Il pregiudizio razziale è in sé una semplificazione della realtà
che il pensiero attua per economia mentale, e per difesa da timori di solito
paranoici, come quello dell'importazione della criminalità, degli
immigrati che rubano i posti di lavoro ecc. Non v'è da
meravigliarsi quindi che tale semplificazione s'avvalga di
un'iconografia composta da oggetti e abitudini ben distinguibili e
quindi facilmente elevabili a simboli. Il terreno più adatto al
pensiero affetto da pregiudizi è l'immagine, non il pensiero. E
infatti, le poche volte che il pensiero s'avventura in una fondazione
teorica del pregiudizio etnico, esibisce tutta la patetica pochezza e
la grossolanità antiscientifica di cui la mente razzista è capace.
Quali sono i fondamenti scientifici capaci di suffragare l'evidenza
del carattere “sudista” del pregiudizio?

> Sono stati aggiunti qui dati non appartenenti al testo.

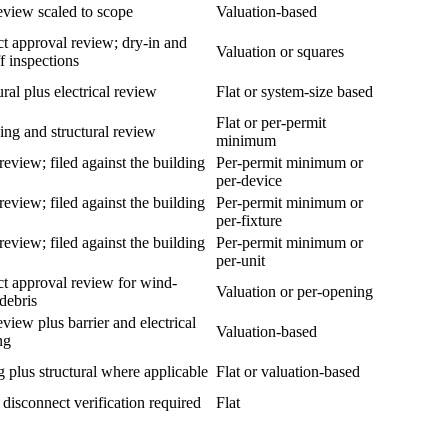
eview scaled to scope
Valuation-based
t approval review; dry-in and
Valuation or squares
ff inspections
ural plus electrical review
Flat or system-size based
Flat or per-permit
ng and structural review
minimum
review; filed against the building
Per-permit minimum or
per-device
review; filed against the building
Per-permit minimum or
per-fixture
review; filed against the building
Per-permit minimum or
per-unit
t approval review for wind-
Valuation or per-opening
debris
eview plus barrier and electrical
Valuation-based
ng
 plus structural where applicable
Flat or valuation-based
y disconnect verification required
Flat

La domanda ha lo
stesso senso che può avere la ricerca di regole nelle elucubrazioni
che un pensiero patologico si dà per giustificarsi. Ha molto più
senso, invece, ricercare le cause del pensiero patologico in sé. Ma
per la mente tendente al pregiudizio importanti risultati sono già
stati ottenuti (si veda il risultato della fondamentale ricerca
svolta da Th. W. Adorno: La Personalità Autoritaria (The
Authoritarian Personality), Edizioni di Comunità, 1997).